The God of the Gaps ideology is somewhat like what a builder once told me, " When there are gaps due to walls, etc, not being perfectly aligned, etc, you just grab a tube of No More Gaps and fill in the spaces."
I.e. Remove the gaps, no more spaces, no more problems to think about or try to solve.
In other words a simple solution suited perfectly to the mindset of the Faithfools who either do NOT want to actually think for themselves or are way too afraid to think for themselves and hence fit a nice tube of 'God of the Gaps' into any holes in their beliefs systems.
I think gaps well always exist. Consider the fossil record and transitional evolutionary species.

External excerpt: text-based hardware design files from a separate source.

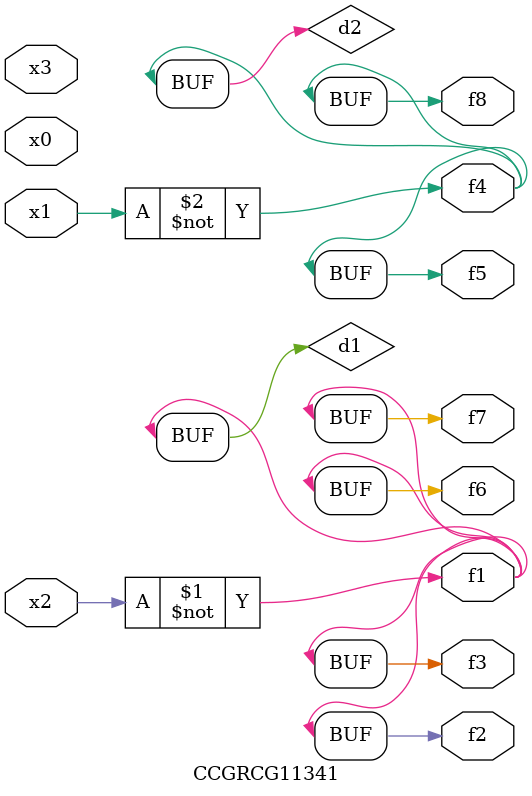
<source format=v>
module CCGRCG11341(
	input x0, x1, x2, x3,
	output f1, f2, f3, f4, f5, f6, f7, f8
);

	wire d1, d2;

	xnor (d1, x2);
	not (d2, x1);
	assign f1 = d1;
	assign f2 = d1;
	assign f3 = d1;
	assign f4 = d2;
	assign f5 = d2;
	assign f6 = d1;
	assign f7 = d1;
	assign f8 = d2;
endmodule

</source>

Since Darwin first proposed the theory of evolution, tons of transitional fossil species have been discovered, but religious doubter's insist on transitional species between each of those discovered. We will never have a complete species geneology from the fossil record and those who insist on nothing less will always have gaps they think are exploitable.
I find the situation terribly ironic. Those who insist on claiming God to fill in gaps within scientific explanations have no real proofs for what they want to fill the gaps with. The very real factual gaps within religious explanations are in fact huge chasms (if not complete phantons), and they do nothing substanial to try to close them with facts.
As the gaps get smaller, god gets smaller, today we have a very small god indeed, one wonders if that entity really deserves that title?
"We don't know, so therefore, God" is lazy and ridiculous. I can just as easily say 'we don't know so therefore Gozer the Gozerian."
If god is omnipresent there are no gaps. If there are gaps any god is no more a ‘created’ being like ourselves.
It’s an irrelevant argument.
Yawn. Not interested in religious arguments. Next question.